ALL AMERICANS—EVEN THOSE KNOWN TODAY AS NATIVE Americans—are either descended from immigrants or are immigrants themselves. The first wave of immigration occurred more than 15,000 years ago, when people began entering the uninhabited continent on foot from northeastern Asia. Several thousand years later came explorers and missionaries and colonists from Europe. The slave trade of the 17th, 18th and 19th centuries brought a massive forced “immigration” of Africans.
The immigrants who organized the 13 American colonies were mostly English. For the first several decades after independence, the great majority of U.S. citizens shared an Anglo-Saxon Protestant heritage.
Beginning in the 1830s, economic and political turmoil in Europe sent people of many different ethnic groups to the United States. Germans, for example, settled across the Midwest, while Irish immigrants formed large communities in the Eastern cities. In most places, the new arrivals received a cold welcome: Native-born residents whose families had lived here for several generations suddenly felt overrun by strangers. Competition for jobs only heightened resentment toward immigrants.
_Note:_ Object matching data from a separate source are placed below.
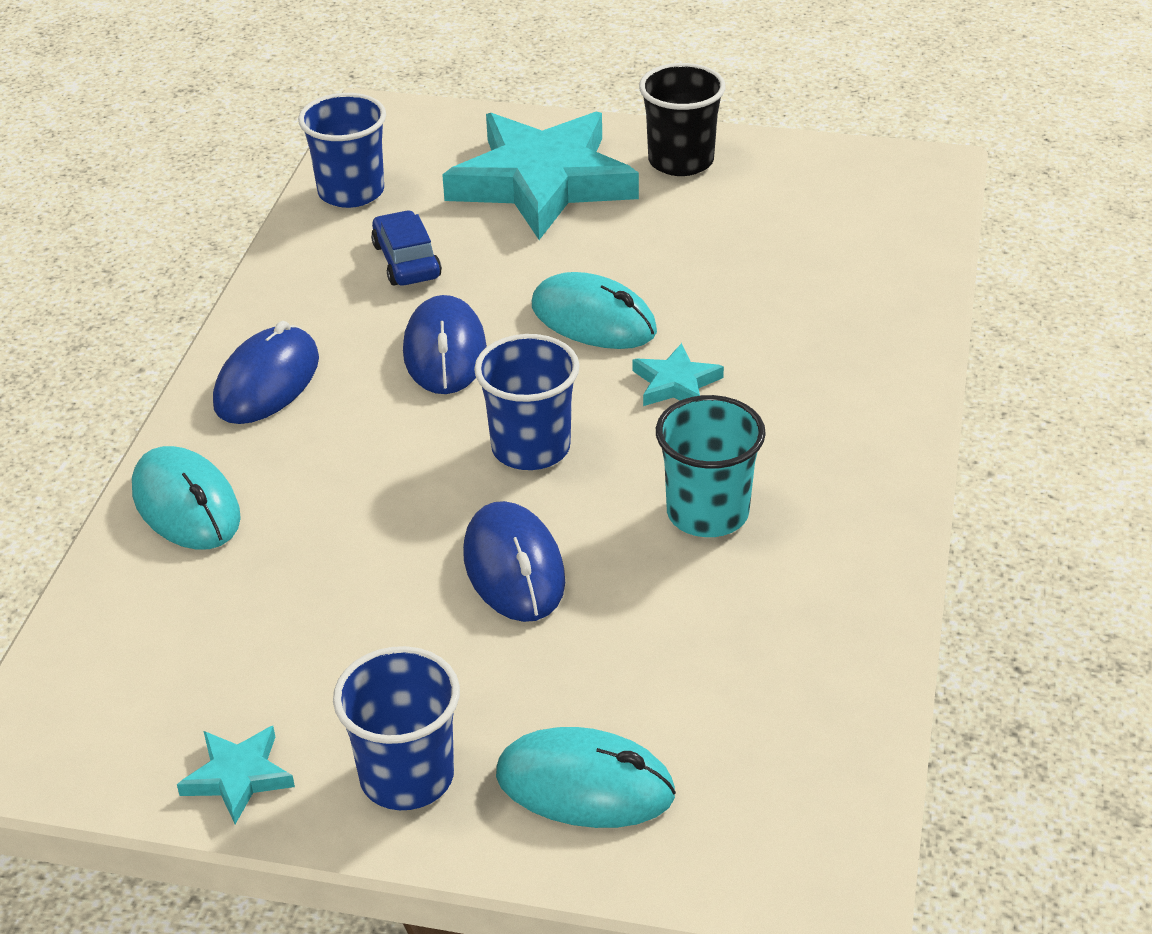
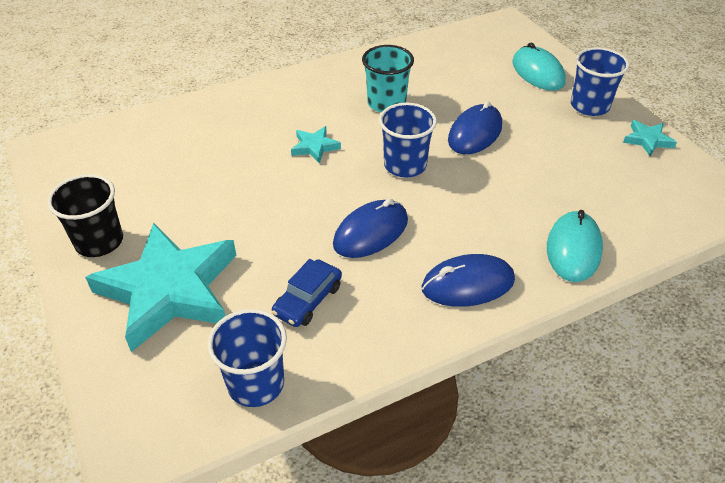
camera: 130 degrees left, 5 degrees up
turquoise mouse [532,272,657,349] -> none

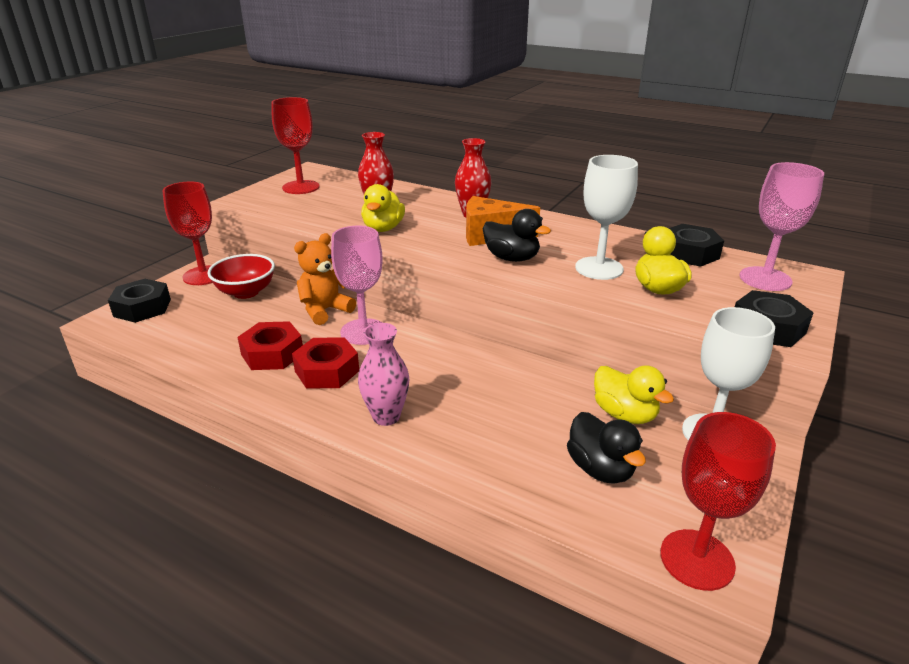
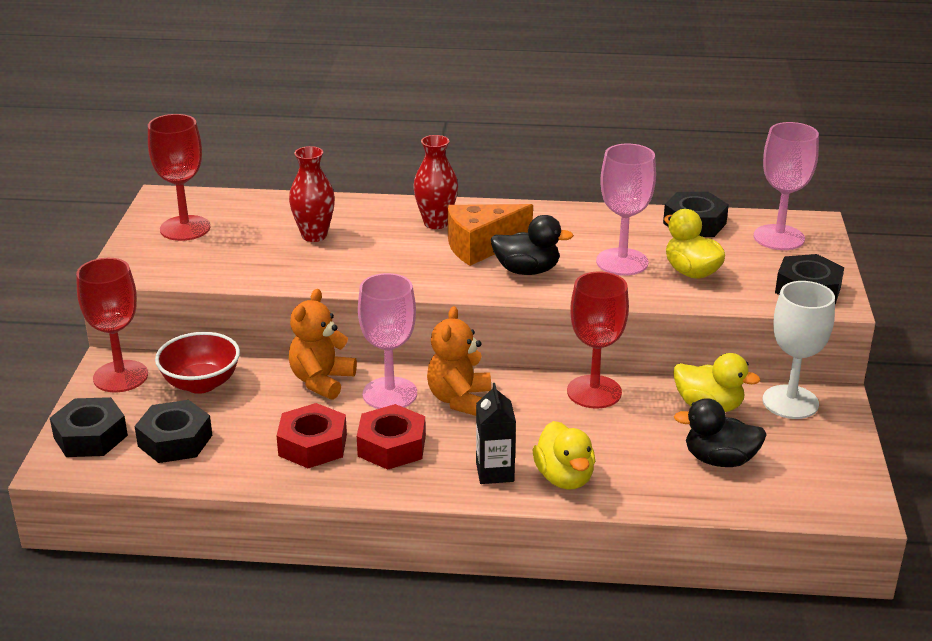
camera: 25 degrees left, 0 degrees up
pink vase [358,323,409,426] -> black carton [476,383,516,484]
yellow duck [361,184,405,232] -> yellow duck moved to [533,421,595,490]
black duck [567,412,646,484] -> black duck turned 150 degrees clockwise [674,398,767,467]
white goblet [575,155,638,280] -> pink goblet [596,144,656,276]
red goblet [660,412,776,591] -> red goblet moved to [567,272,629,408]
none -> black nut [135,400,212,463]
none -> orange teddy bear [427,306,491,416]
A growing sense of “us” and “them” gave rise to a movement called nativism. In 1849, a group of native-born Protestants in New York City formed the Order of the Star-Spangled Banner. Within a few years, secret nativist societies had been established in every major city. These groups published anti-immigrant and anti-Catholic literature and supported local political candidates who shared their views. From their policy of refusing to answer outsiders’ questions about their organizations, members acquired the name Know-Nothings.
As nativist ideas became more popular in the 1850s, the movement emerged from secrecy and entered the national political arena. In 1855, 43 members of Congress belonged to the Know-Nothing Party. But this prominence was short-lived. By the very next year, the issue of slavery—which divided the nation—had split the Know-Nothings and brought an end to organized nativism on a national scale.
Anti-immigration and anti-Catholic bigotry has periodically resurfaced. In the 1870s, recent European immigrants joined nativists in opposing Chinese immigration. Around the turn of the century, controversy arose over the large-scale immigration of Jews, Italians, Poles and other ethnic groups.
Today, a similar influx of Latino immigrants has revived discussion about closing America’s borders. Widespread frenzy over undocumented immigration has inspired public policies steeped in an “us vs. them” mentality. Some cities in Florida and the southern border states have enacted ordinances mandating the use of “English language only” in public education. In 2004, Arizona voters passed a public referendum making it a crime to provide certain social services to undocumented immigrants. As a result, native-born Latinos and legal immigrants have been the victims of ethnic and racial slurs and physical violence.
During his 1960 presidential campaign, John F. Kennedy faced questions about his loyalties because he was Catholic. In a speech to a group of Texas ministers, Kennedy explained how dividing the country into “us” and “them” endangers everyone:
“For a while this year it may be a Catholic against whom the finger of suspicion is pointed. In other years it has been and may some day be again a Jew or a Quaker or a Unitarian or a Baptist. … Today I may be the victim, but tomorrow it may be you.”